Euiwoong asked about what happens with constrained linear function optimization (which are ${0}$-smooth), since this could solve LPs. So a minor issue is that the proofs require ${\beta > 0}$, since they first set ${\eta = O(1/\beta)}$, which will be disastrous in this case.

A potentially bigger question, of course, is this: how would we do the projection operation? Given ${y_{t+1} \not\in K}$, what is the closest point ${x_{t+1} \in K}$ to ${y_{t+1}}$. For a polytope ${K}$ given as ${\{x \mid Ax \leq b\}}$, this might not be that easy a problem to solve — at least I don’t see how to do this quicker than linear programming. Any ideas?

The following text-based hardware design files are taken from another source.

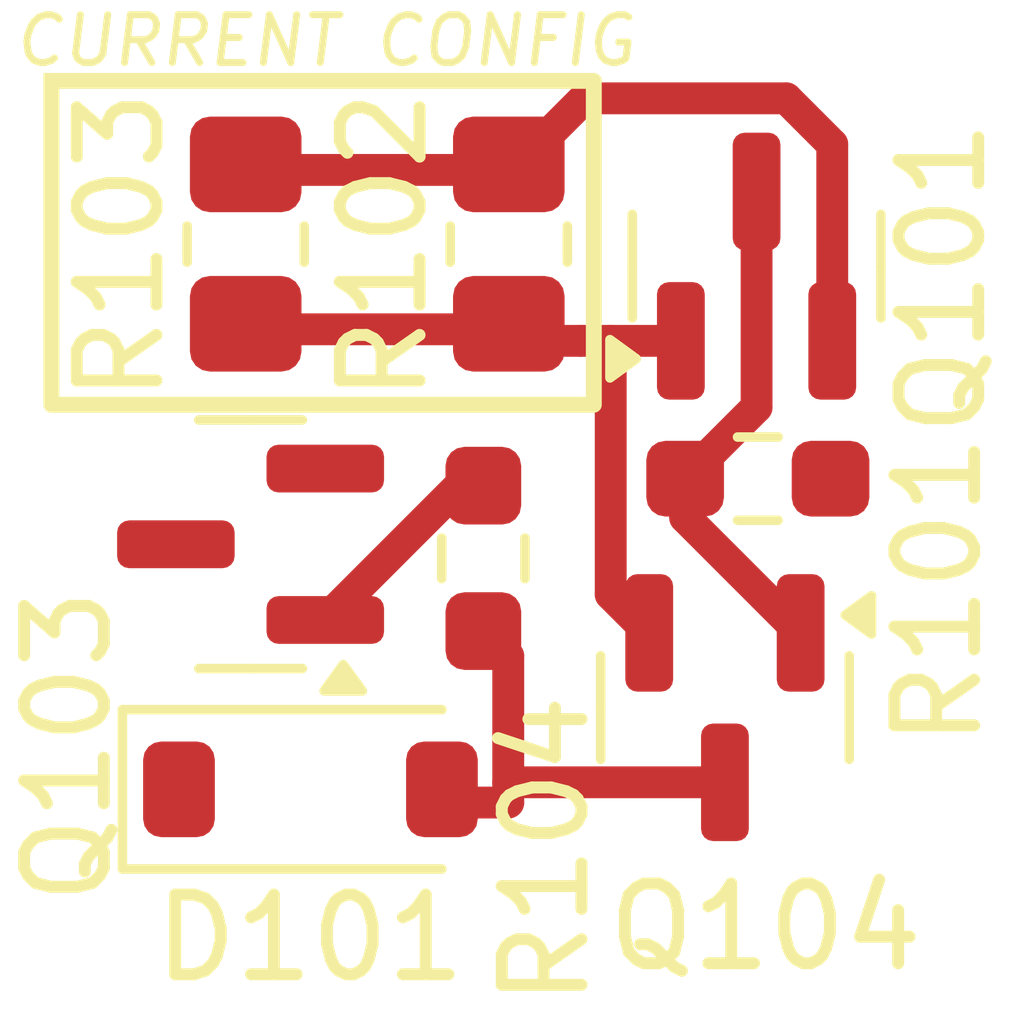
<source format=kicad_pcb>
(kicad_pcb
	(version 20240108)
	(generator "pcbnew")
	(generator_version "8.0")
	(general
		(thickness 1.6)
		(legacy_teardrops no)
	)
	(paper "A4")
	(layers
		(0 "F.Cu" signal)
		(31 "B.Cu" signal)
		(32 "B.Adhes" user "B.Adhesive")
		(33 "F.Adhes" user "F.Adhesive")
		(34 "B.Paste" user)
		(35 "F.Paste" user)
		(36 "B.SilkS" user "B.Silkscreen")
		(37 "F.SilkS" user "F.Silkscreen")
		(38 "B.Mask" user)
		(39 "F.Mask" user)
		(40 "Dwgs.User" user "User.Drawings")
		(41 "Cmts.User" user "User.Comments")
		(42 "Eco1.User" user "User.Eco1")
		(43 "Eco2.User" user "User.Eco2")
		(44 "Edge.Cuts" user)
		(45 "Margin" user)
		(46 "B.CrtYd" user "B.Courtyard")
		(47 "F.CrtYd" user "F.Courtyard")
		(48 "B.Fab" user)
		(49 "F.Fab" user)
		(50 "User.1" user)
		(51 "User.2" user)
		(52 "User.3" user)
		(53 "User.4" user)
		(54 "User.5" user)
		(55 "User.6" user)
		(56 "User.7" user)
		(57 "User.8" user)
		(58 "User.9" user)
	)
	(setup
		(pad_to_mask_clearance 0)
		(allow_soldermask_bridges_in_footprints no)
		(pcbplotparams
			(layerselection 0x00010fc_ffffffff)
			(plot_on_all_layers_selection 0x0000000_00000000)
			(disableapertmacros no)
			(usegerberextensions no)
			(usegerberattributes yes)
			(usegerberadvancedattributes yes)
			(creategerberjobfile yes)
			(dashed_line_dash_ratio 12.000000)
			(dashed_line_gap_ratio 3.000000)
			(svgprecision 4)
			(plotframeref no)
			(viasonmask no)
			(mode 1)
			(useauxorigin no)
			(hpglpennumber 1)
			(hpglpenspeed 20)
			(hpglpendiameter 15.000000)
			(pdf_front_fp_property_popups yes)
			(pdf_back_fp_property_popups yes)
			(dxfpolygonmode yes)
			(dxfimperialunits yes)
			(dxfusepcbnewfont yes)
			(psnegative no)
			(psa4output no)
			(plotreference yes)
			(plotvalue yes)
			(plotfptext yes)
			(plotinvisibletext no)
			(sketchpadsonfab no)
			(subtractmaskfromsilk no)
			(outputformat 1)
			(mirror no)
			(drillshape 1)
			(scaleselection 1)
			(outputdirectory "")
		)
	)
	(net 0 "")
	(net 1 "/RC_CURR")
	(net 2 "/RC_SIGNAL")
	(net 3 "Net-(Q103-B)")
	(net 4 "/DCC1")
	(net 5 "/DCC0")
	(net 6 "/RAILCOM_DATA")
	(net 7 "/RC_DATA_IN")
	(net 8 "/+3V3")
	(net 9 "/GND")
	(footprint "Resistor_SMD:R_0805_2012Metric_Pad1.20x1.40mm_HandSolder" (layer "F.Cu") (at 151.7396 59.8076 90))
	(footprint "xDuinoRail:8x50_SOT-23" (layer "F.Cu") (at 154.8489 60.0845 90))
	(footprint "Resistor_SMD:R_0805_2012Metric_Pad1.20x1.40mm_HandSolder" (layer "F.Cu") (at 148.4376 59.8076 90))
	(footprint "xDuinoRail:8x50_SOT-23" (layer "F.Cu") (at 154.4519 65.624 -90))
	(footprint "Resistor_SMD:R_0603_1608Metric_Pad0.98x0.95mm_HandSolder" (layer "F.Cu") (at 151.4199 63.7515 90))
	(footprint "Resistor_SMD:R_0603_1608Metric_Pad0.98x0.95mm_HandSolder" (layer "F.Cu") (at 154.8649 62.7515))
	(footprint "Diode_SMD:D_SOD-123" (layer "F.Cu") (at 149.2504 66.6496))
	(footprint "xDuinoRail:8x50_SOT-23" (layer "F.Cu") (at 148.4989 63.5745 180))
	(gr_rect
		(start 145.9992 57.7596)
		(end 152.8064 61.8236)
		(stroke
			(width 0.2)
			(type default)
		)
		(fill none)
		(layer "F.SilkS")
		(uuid "ed007718-2bb9-44e9-a83d-c326cba9c080")
	)
	(gr_text "CURRENT CONFIG"
		(at 145.4912 57.6072 0)
		(layer "F.SilkS")
		(uuid "a1d64d96-816c-4ff9-a114-b2783daba206")
		(effects
			(font
				(size 0.6 0.6)
				(thickness 0.0875)
				(italic yes)
			)
			(justify left bottom)
		)
	)
	(segment
		(start 148.4884 60.8772)
		(end 151.7396 60.8772)
		(width 0.4)
		(layer "F.Cu")
		(net 1)
		(uuid "278fa4ef-9d82-46d5-8983-b7f0c71eb2a7")
	)
	(segment
		(start 153.8989 61.022)
		(end 153.0184 61.022)
		(width 0.4)
		(layer "F.Cu")
		(net 1)
		(uuid "5fa31103-d939-4389-b802-3c8d51facddb")
	)
	(segment
		(start 151.9671 61.022)
		(end 151.8844 61.022)
		(width 0.4)
		(layer "F.Cu")
		(net 1)
		(uuid "932de6f5-f71f-4608-a907-5151e71cf311")
	)
	(segment
		(start 152.6424 61.022)
		(end 151.9671 61.022)
		(width 0.4)
		(layer "F.Cu")
		(net 1)
		(uuid "9ffe997c-3715-4a92-af01-d74bc6d9f484")
	)
	(segment
		(start 151.8844 61.022)
		(end 151.7904 60.928)
		(width 0.4)
		(layer "F.Cu")
		(net 1)
		(uuid "c6d0a477-c456-4b96-927f-d7604af4b96b")
	)
	(segment
		(start 153.5019 64.6865)
		(end 153.0184 64.203)
		(width 0.4)
		(layer "F.Cu")
		(net 1)
		(uuid "cbd8827f-4b25-47e5-a4e2-963d30a01419")
	)
	(segment
		(start 153.0184 64.203)
		(end 153.0184 61.022)
		(width 0.4)
		(layer "F.Cu")
		(net 1)
		(uuid "d81982c3-f20f-43b6-b548-dc43a5974274")
	)
	(segment
		(start 151.7396 60.8772)
		(end 151.7904 60.928)
		(width 0.4)
		(layer "F.Cu")
		(net 1)
		(uuid "f4f3e70c-c483-4e68-9926-12e0b8db05ed")
	)
	(segment
		(start 153.0184 61.022)
		(end 152.6424 61.022)
		(width 0.4)
		(layer "F.Cu")
		(net 1)
		(uuid "fb03fa9d-3662-4636-bc68-58b9b5022948")
	)
	(segment
		(start 151.7325 66.5615)
		(end 151.7325 64.9766)
		(width 0.4)
		(layer "F.Cu")
		(net 2)
		(uuid "1b6613d3-caec-4c18-a3b8-88f6ce8f0942")
	)
	(segment
		(start 151.7325 66.8155)
		(end 150.9119 66.8155)
		(width 0.4)
		(layer "F.Cu")
		(net 2)
		(uuid "2b816eaf-cfb4-4811-b098-11c02cb20da3")
	)
	(segment
		(start 151.7325 66.8155)
		(end 151.7325 66.5615)
		(width 0.4)
		(layer "F.Cu")
		(net 2)
		(uuid "3d3d3f32-74c8-4f0f-901e-d1eaf1366e72")
	)
	(segment
		(start 154.4519 66.5615)
		(end 151.7325 66.5615)
		(width 0.4)
		(layer "F.Cu")
		(net 2)
		(uuid "80d1f715-fb7e-4c63-9748-9e85ac50b583")
	)
	(segment
		(start 151.7325 64.9766)
		(end 151.4199 64.664)
		(width 0.4)
		(layer "F.Cu")
		(net 2)
		(uuid "e7d1c9b1-4f72-4c5e-a068-a63bc0a9071b")
	)
	(segment
		(start 151.1219 62.839)
		(end 151.4199 62.839)
		(width 0.4)
		(layer "F.Cu")
		(net 3)
		(uuid "578c3fc5-6310-4124-bdf2-93a827c6dfd1")
	)
	(segment
		(start 149.4364 64.5245)
		(end 151.1219 62.839)
		(width 0.4)
		(layer "F.Cu")
		(net 3)
		(uuid "d94273dc-144a-4d7f-9bde-af1de0f66e39")
	)
	(segment
		(start 153.9524 62.7515)
		(end 154.8489 61.855)
		(width 0.4)
		(layer "F.Cu")
		(net 7)
		(uuid "17c3bbd5-72d2-4f88-81c5-2a5c74aee8e0")
	)
	(segment
		(start 153.9524 63.237)
		(end 153.9524 62.7515)
		(width 0.4)
		(layer "F.Cu")
		(net 7)
		(uuid "344b6cad-c0c6-4e23-b239-bf10f9092a29")
	)
	(segment
		(start 155.4019 64.6865)
		(end 153.9524 63.237)
		(width 0.4)
		(layer "F.Cu")
		(net 7)
		(uuid "9b30b824-c580-4588-8885-774ff73ced75")
	)
	(segment
		(start 154.8489 61.855)
		(end 154.8489 59.147)
		(width 0.4)
		(layer "F.Cu")
		(net 7)
		(uuid "b423da15-6300-4177-81aa-9a40ff97055e")
	)
	(segment
		(start 155.2215 57.9788)
		(end 155.7989 58.5562)
		(width 0.4)
		(layer "F.Cu")
		(net 8)
		(uuid "02c45168-4060-4a14-ac42-d846a61e3487")
	)
	(segment
		(start 151.7904 58.8772)
		(end 152.7396 57.928)
		(width 0.4)
		(layer "F.Cu")
		(net 8)
		(uuid "76920324-d1c8-4c2a-850f-cc6640f11dfc")
	)
	(segment
		(start 148.5392 58.8772)
		(end 151.7904 58.8772)
		(width 0.4)
		(layer "F.Cu")
		(net 8)
		(uuid "abb56155-0e73-4d3c-a4cf-c4837e289247")
	)
	(segment
		(start 152.7396 57.9788)
		(end 155.2215 57.9788)
		(width 0.4)
		(layer "F.Cu")
		(net 8)
		(uuid "cb94d11b-a8f8-4e8a-8a71-10aad9839ee0")
	)
	(segment
		(start 155.7989 58.5562)
		(end 155.7989 61.022)
		(width 0.4)
		(layer "F.Cu")
		(net 8)
		(uuid "d8c6b9d5-3a20-4dc8-8cdb-f9f394e1e001")
	)
	(segment
		(start 148.4884 58.8264)
		(end 148.5392 58.8772)
		(width 0.4)
		(layer "F.Cu")
		(net 8)
		(uuid "dd9894e0-d307-4bf9-8e2b-e6d90c9b1cf6")
	)
)

</source>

In fact, the projection operation is one reason why people sometimes use something called conditional gradient descent (a.k.a. the Frank-Wolfe algorithm). The update rule now is: take ${x_t}$ and find

$\displaystyle y_{t+1} \gets \min \{ \langle \nabla f(x_t), x \rangle \mid x\in K \}.$

I.e., use an LP solver to find the best point in ${K}$ in the direction of the negative gradient. And now walk a little in the direction of ${y_{t+1}}$:

$\displaystyle x_{t+1} \gets (1 - \eta) x_t + \eta y_{t+1}$

As the Bubeck book says, this approach leverages the fact that linear programming is in some cases a simpler problem than projection. Also, one can prove guarantees for the Frank-Wolfe process for ${\beta}$-smooth functions that are similar to those for projected gradient descent.

I will write more with (pointers to) the bad examples for the basic gradient descent algorithm, which should give us more intuition about what is happening here.